Several technical challenges continue to impact DGAT1 research:

• Structural characterization: Despite its identification over two decades ago, detailed structural information for DGAT1 remains limited due to challenges in purifying and crystallizing this integral membrane protein . Emerging approaches like cryo-electron microscopy may help overcome these barriers.

• Tissue-specific activity measurement: Current methods for measuring DGAT1 activity often require substantial tissue samples and may not capture in situ activity accurately. Development of cell-based reporters or imaging approaches for DGAT1 activity could address this limitation.

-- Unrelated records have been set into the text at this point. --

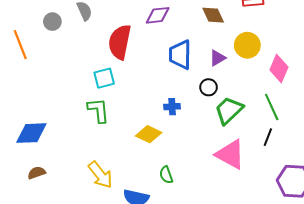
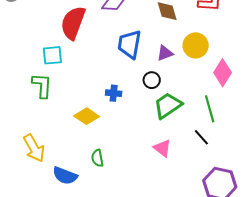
black line: (268, 137) -> (201, 137), turned -72
pink triangle: (230, 154) -> (162, 148), size x0.6

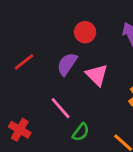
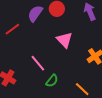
purple semicircle: (67, 64) -> (35, 14), moved

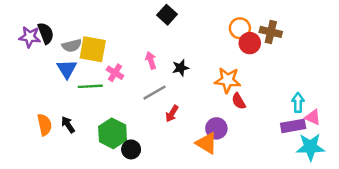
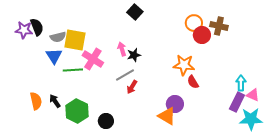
black star: (181, 68) -> (134, 55), moved
pink cross: (115, 73) -> (93, 59), size x1.5
red arrow: (172, 114) -> (132, 87), moved
purple rectangle: (293, 126) -> (237, 102), turned -54
green hexagon: (113, 133) -> (77, 111), moved

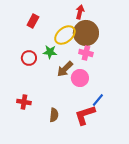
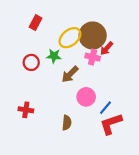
red arrow: (80, 12) -> (107, 48), moved, turned -152
pink circle: (80, 78) -> (86, 97), moved
brown semicircle: (54, 115) -> (67, 123), moved
red L-shape: (85, 115) -> (111, 124), moved

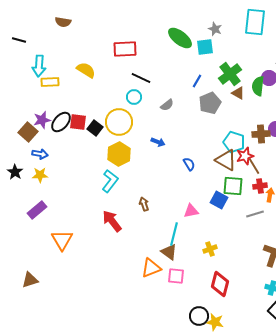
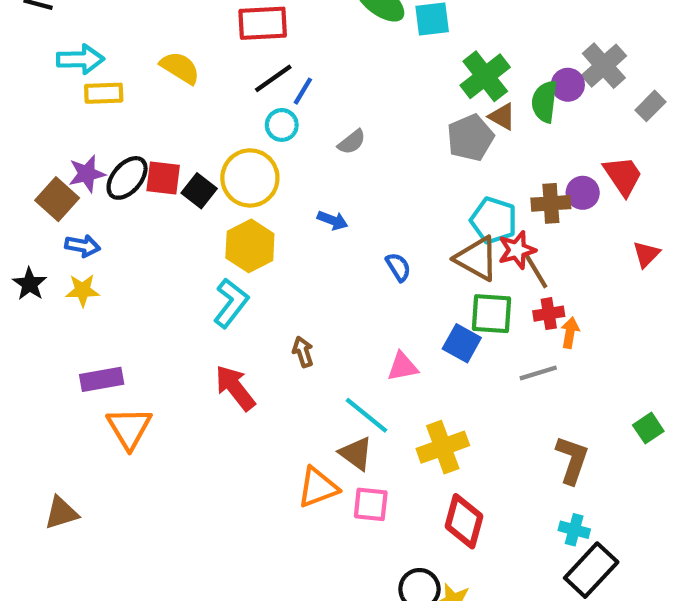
cyan arrow: (39, 66) -> (80, 59), turned -95
black line: (141, 78) -> (273, 78), moved, turned -60
blue line: (197, 81) -> (303, 91), moved
gray pentagon: (210, 103) -> (470, 138), moved
purple rectangle: (37, 210) -> (102, 379), moved, turned 30
cyan line: (174, 234) -> (366, 415), turned -65
yellow cross: (210, 249) -> (443, 447), size x1.6

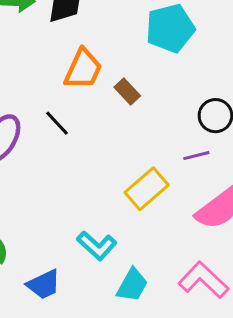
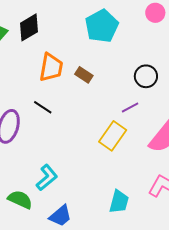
purple line: (196, 156) -> (130, 107), moved
cyan L-shape: (97, 246) -> (47, 178), moved, turned -68

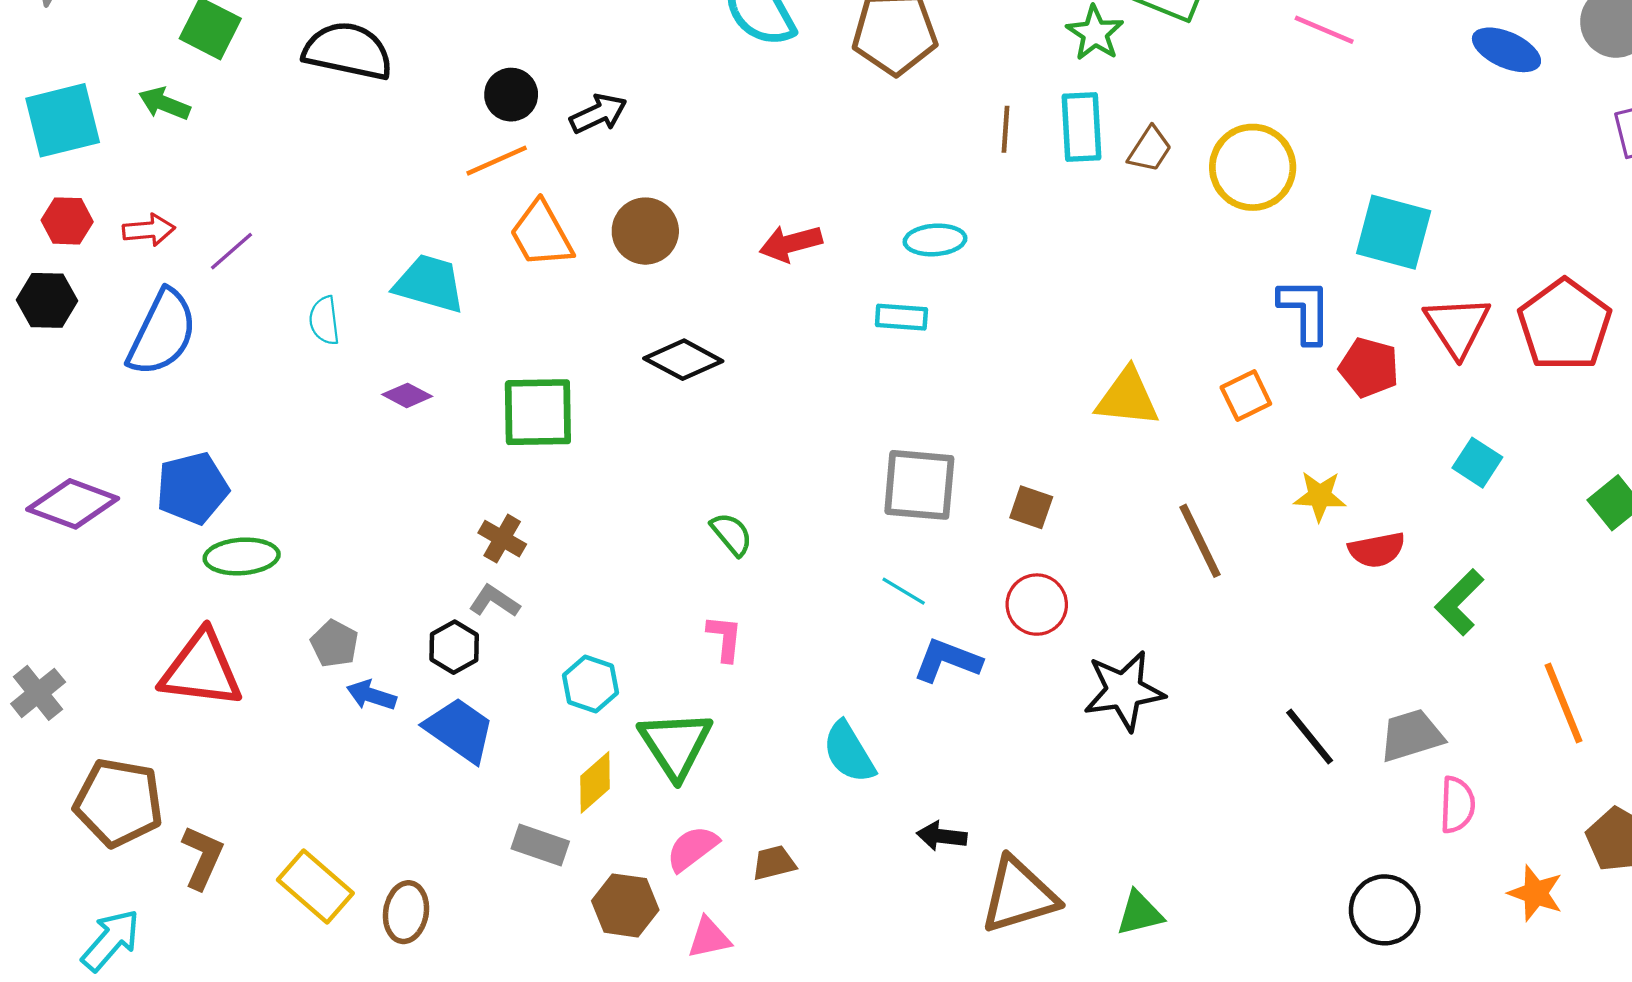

• Distinguishing DGAT1 from DGAT2 contributions: Both enzymes catalyze the same reaction, complicating the interpretation of triglyceride synthesis studies. Development of highly specific inhibitors or genetic models with conditional, tissue-specific knockout capabilities would advance research in this area.

• Translation between model systems: Species differences in DGAT1 sequence, regulation, and metabolic context necessitate careful consideration when translating findings between rodent models and human applications. Humanized animal models or human organoids may provide more translatable systems.

• Integration with systems biology: Current approaches often study DGAT1 in isolation rather than as part of complex metabolic networks. Integration of DGAT1 research with systems biology approaches could provide more comprehensive understanding of its role in health and disease.

Addressing these limitations will require interdisciplinary collaboration and continued development of advanced research tools and methodologies.